What algorithms or formulas are available for computing the equinoxes and solstices? I found one of these a few years ago and implemented it, but the precision was not great: the time of day seemed to be assumed at 00:00, 06:00, 12:00, and 18:00 UTC depending on which equinox or solstice was computed. Wikipedia gives these computed out to the minute, so something more exact must be possible. Libraries for my favorite programming language also come out to those hardcoded times, so I assume they are using the same or a similar algorithm as the one I implemented.
I also once tried using a library that gave me the solar longitude and implementing a search routine to zero in on the exact moments of 0, 90, 180, and 270 degrees; this worked down to the second but did not agree with the times in Wikipedia, so I assume there was something wrong with this approach. I am, however, pleasantly surprised to discover that Maimonides (medieval Jewish scholar) proposed an algorithm using the exact same idea a millenium ago.
A great source for the (complex!) underlying formulas and algorithms is Astronomical Algorithms by Jean Meeus.
Using the PyMeeus implementation of those algorithms, and the code below, you can get the following values for the 2018 winter solstice (where "winter" refers to the northern hemisphere).
winter solstice for 2018 in Terrestrial Time is at:
(2018, 12, 21, 22, 23, 52.493725419044495)
winter solstice for 2018 in UTC, if last leap second was (2016, 12):
(2018, 12, 21, 22, 22, 43.30972542127711)
winter solstice for 2018 in local time, if last leap second was (2016, 12)
and local time offset is -7.00 hours:
(2018, 12, 21, 15, 22, 43.30973883232218)

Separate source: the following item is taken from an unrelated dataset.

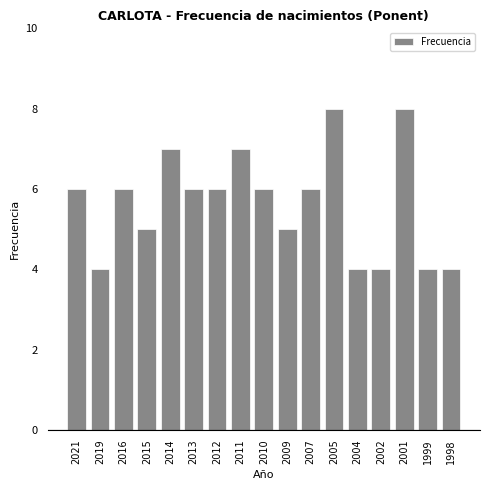

Reading left to right, list all the values displayed in this chart.

2021=6	2019=4	2016=6	2015=5	2014=7	2013=6	2012=6	2011=7	2010=6	2009=5	2007=6	2005=8	2004=4	2002=4	2001=8	1999=4	1998=4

i.e. 2018-12-21T15:22:43.309725-07:00
Of course, the answer is not accurate down to microseconds, but I also wanted to show how to do high-precision conversions with arrow.
Code:
from pymeeus.Sun import Sun
from pymeeus.Epoch import Epoch
year = 2018 # datetime.datetime.now().year
target="winter"
# Get terrestrial time of given solstice for given year
solstice_epoch = Sun.get_equinox_solstice(year, target=target)
print("%s solstice for %d in Terrestrial Time is at:\n %s" %
(target, year, solstice_epoch.get_full_date()))
print("%s solstice for %d in UTC, if last leap second was %s:\n %s" %
(target, year, Epoch.get_last_leap_second()[:2], solstice_epoch.get_full_date(utc=True)))
solstice_local = (solstice_epoch + Epoch.utc2local()/(24*60*60))
print("%s solstice for %d in local time, if last leap second was %s\n"
" and local time offset is %.2f hours:\n %s" %
(target, year, Epoch.get_last_leap_second()[:2],
Epoch.utc2local() / 3600., solstice_local.get_full_date(utc=True)))
Using the very cool more ISO and TZ aware module Arrow: better dates and times for Python, that can be printed more nicely:
import arrow
import math
slutc = solstice_epoch.get_full_date(utc=True)
frac, whole = math.modf(slutc[5])
print("i.e. %s" % arrow.get(*slutc[:5], int(whole), round(frac * 1e6)).to('local'))
I'm not sure if this is an accurate enough solution for you, but I found a NASA website that has some code snippets for calculating the vernal equinox as well as some other astronomical-type information. I've also found some references to a book called Astronomical Algorithms which may have the answers you need if the info somehow isn't available online.
I know you're looking for something that'll paste into an answer here, but I have to mention SPICE, a toolkit produced by NAIF at JPL, funded by NASA. It might be overkill for Farmer's Almanac stuff, but you mentioned interest in precision and this toolkit is routinely used in planetary science.
I have implemented Jean Meeus' (the author of the Astronomical Algorithms referenced above) equinox and solstice algorithm in C and Java, if you're interested.